Group shot after Opening Session on May 16 |
I'll let it go. At the Plenary Session that morning, he was a speaker. Maybe his mind was on his speech. The morning was Welcoming Sessions and Plenary Session. The afternoon was another plenary session, a break out group, and an informal meeting of disability groups and advocates.
It's interesting to travel half way around the world and hear things that mimic issues in the United States. In the morning session, a woman spoke the Brazil 2016 Olympics, and the displacement of people to make way from the construction of stadiums. The city now has thousands more homeless people while there are hundreds of thousands of unoccupied housing units.
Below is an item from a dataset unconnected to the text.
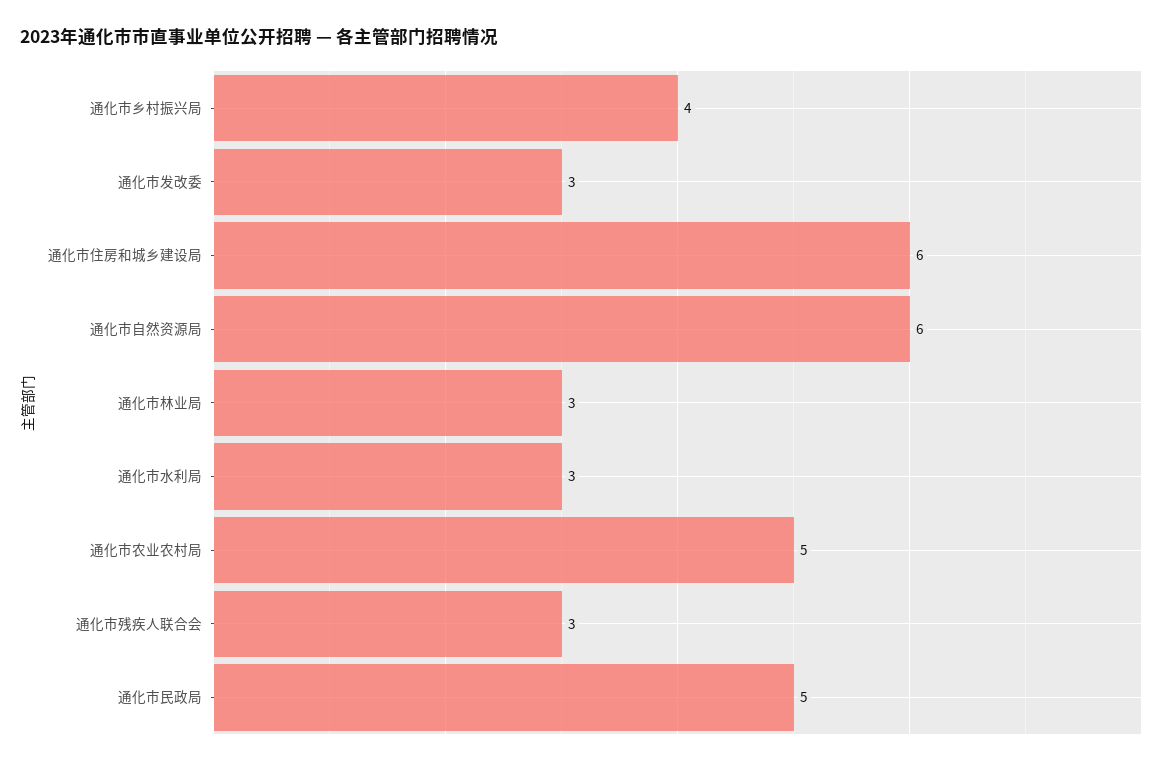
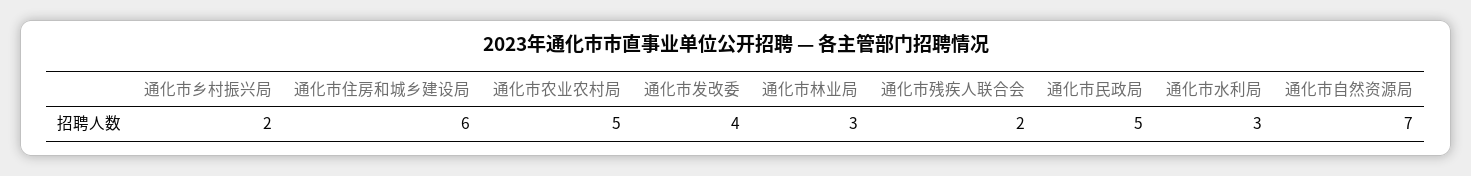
通化市乡村振兴局: 4 -> 2
通化市发改委: 3 -> 4
通化市自然资源局: 6 -> 7
通化市残疾人联合会: 3 -> 2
This was like Chicago during the 2016 Bid. Groups opposed to the bid warned of the same displacement issues, and in Chicago there is an issue of unoccupied Chicago Housing Authority Units. In the afternoon, I sat in on part of a session called Cities and Violence, which privatization as a form of violence. A woman from Japan talked about the privatization of the Japanese workforce, how more and more the ranks of full-time employees are giving way to part-time contractual workers. The contractual workers struggle more and more to earn a living because companies are low balling bids in order to land the contracts. Similar to stories I hear in the United States about contractual workers. And in the meeting with the disability community, stories out of Korea and Brazil regarding transportation, health care assistance and design echoed the United States.
Bus Protest in Seoul, South Korea on April 20 |
The working relationship between SADD and the Independent Living Centers in Korea appear to be similar to that between Access Living and ADAPT. ADAPT does more of the civil disobedience, direct action work, while Access Living supports ADAPT's effort and works more through legislative and legal channels.
Tomorrow afternoon I give my presentation on Independent Living in Chicago.